«La route de la “fast-fashion ” dans le secteur automobile est ouverte.» C’est le cri d’alarme lancé par l’association «Halte à l’obsolescence programmée» (HOP) dans un rapport sur l’obsolescence dans l’automobile, publié ce mercredi, qui alerte sur le risque «de voir advenir des “voitures jetables”».

D’une part, l’association créée en 2015 pointe «l’obsolescence réglementaire de voitures thermiques encore fonctionnelles», provoquée par des politiques publiques comme les zones à faible émission (ZFE), la fin prévue de la circulation des véhicules thermiques en 2050 ou encore le bonus-malus écologique. Dans le cas des ZFE, cette politique «représente un risque d’exclusion de certaines populations, et suppose un changement de motorisation pour nombre d’habitants et de travailleurs en ZFE», note l’association, qui appelle à «s’intéresser à la fin de vie de ces véhicules, rendus réglementairement obsolètes».

Au-delà de l’aspect réglementaire, HOP s’interroge sur la durée de vie des véhicules actuels. Alors que le modèle économique actuel de l’achat et de l’entretien des automobiles est bien «huilé», gage d’une «longue vie en bonne santé» pour de nombreux véhicules, l’association dit «douter sur la capacité des véhicules thermiques modernes et des véhicules électriques à durer 19 ans, comme la moyenne actuelle, et plus». Au rayon électrique, HOP s’interroge sur la fiabilité à long terme des batteries et leur réparabilité. Certaines s’avèrent être assemblées d’une telle façon qu’elles ne sont pas démontables : d’où le risque de «batteries jetables» de facto alors que celles-ci représentent «entre 30 et 40% de la valeur du véhicule».

À lire aussiCes nouvelles usines qui reconditionnent les voitures

Autre tendance qui inquiète HOP : la production de nouveaux modèles en usine au moyen de très grandes pièces moulées au lieu d’un assemblage de dizaines de tôles. Une pratique appelée «giga-casting». Sources d’économies et de légèreté pour les constructeurs, ces pièces peuvent se transformer en cauchemar d’assureur et d’assuré : «Au moindre choc, il faudra remplacer une partie si importante de la voiture qu’il sera probablement plus rentable de la mettre à la casse en cas de choc», craint l’association, qui «dénonce les conséquences de cette pratique initiée par Tesla et BYD , progressivement reprise par d’autres constructeurs».

Enfin, HOP pointe les risques inhérents à l’électronisation croissante des voitures.

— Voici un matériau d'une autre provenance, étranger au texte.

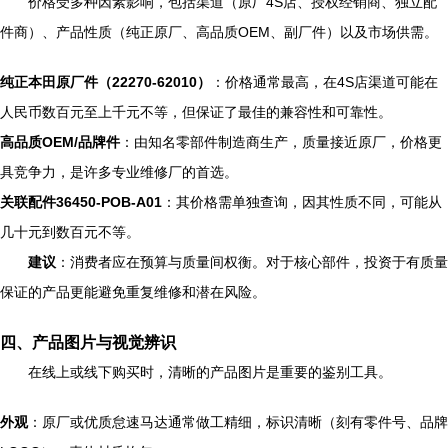
价格受多种因素影响，包括渠道（原厂4S店、授权经销商、独立配
件商）、产品性质（纯正原厂、高品质OEM、副厂件）以及市场供需。
纯正本田原厂件（22270-62010）
：价格通常最高，在4S店渠道可能在
人民币数百元至上千元不等，但保证了最佳的兼容性和可靠性。
高品质OEM/品牌件
：由知名零部件制造商生产，质量接近原厂，价格更
具竞争力，是许多专业维修厂的首选。
关联配件36450-POB-A01
：其价格需单独查询，因其性质不同，可能从
几十元到数百元不等。
建议
：消费者应在预算与质量间权衡。对于核心部件，投资于有质量
保证的产品更能避免重复维修和潜在风险。
四、产品图片与视觉辨识
在线上或线下购买时，清晰的产品图片是重要的鉴别工具。
外观
：原厂或优质怠速马达通常做工精细，标识清晰（刻有零件号、品牌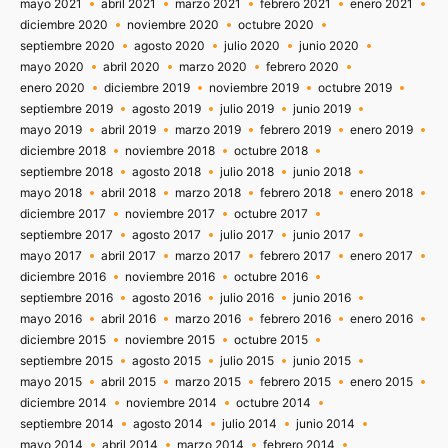
mayo 2021
abril 2021
marzo 2021
febrero 2021
enero 2021
diciembre 2020
noviembre 2020
octubre 2020
septiembre 2020
agosto 2020
julio 2020
junio 2020
mayo 2020
abril 2020
marzo 2020
febrero 2020
enero 2020
diciembre 2019
noviembre 2019
octubre 2019
septiembre 2019
agosto 2019
julio 2019
junio 2019
mayo 2019
abril 2019
marzo 2019
febrero 2019
enero 2019
diciembre 2018
noviembre 2018
octubre 2018
septiembre 2018
agosto 2018
julio 2018
junio 2018
mayo 2018
abril 2018
marzo 2018
febrero 2018
enero 2018
diciembre 2017
noviembre 2017
octubre 2017
septiembre 2017
agosto 2017
julio 2017
junio 2017
mayo 2017
abril 2017
marzo 2017
febrero 2017
enero 2017
diciembre 2016
noviembre 2016
octubre 2016
septiembre 2016
agosto 2016
julio 2016
junio 2016
mayo 2016
abril 2016
marzo 2016
febrero 2016
enero 2016
diciembre 2015
noviembre 2015
octubre 2015
septiembre 2015
agosto 2015
julio 2015
junio 2015
mayo 2015
abril 2015
marzo 2015
febrero 2015
enero 2015
diciembre 2014
noviembre 2014
octubre 2014
septiembre 2014
agosto 2014
julio 2014
junio 2014
mayo 2014
abril 2014
marzo 2014
febrero 2014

L’association, qui a obtenu fin 2022 l’ouverture d’une enquête par le parquet de Paris contre Apple pour avoir rendu difficile la réparation de ses smartphones avec des pièces génériques, fait valoir que le même problème se pose dans les véhicules actuels dotés de puces électroniques refusant des «greffes» de pièces non montées en usine. HOP évoque aussi le risque d’obsolescence logicielle de véhicules très fortement numérisés.

Ainsi, face à ces limites, potentiellement coûteuses pour le consommateur et néfastes pour l’environnement, l’association appelle les pouvoirs publics à prendre des mesures fortes. «Si on ne fait rien maintenant, c’est l’avènement de la “fast-fashion” de véhicules jetables !», alerte Laetitia Vasseur, déléguée générale et co-fondatrice de HOP, citée dans un communiqué. HOP réclame ainsi l’instauration d’un «indice de réparabilité» des véhicules. Elle souhaiterait également la création de «normes de durabilité et réparabilité des batteries en Europe», voire une garantie décennale des accumulateurs, ainsi que la levée des obstacles à l’usage de pièces de réemploi. À moins de deux mois des élections européennes, HOP a par ailleurs lancé une pétition pour faire pression sur les candidats et les pousser à prendre des engagements à ce sujet.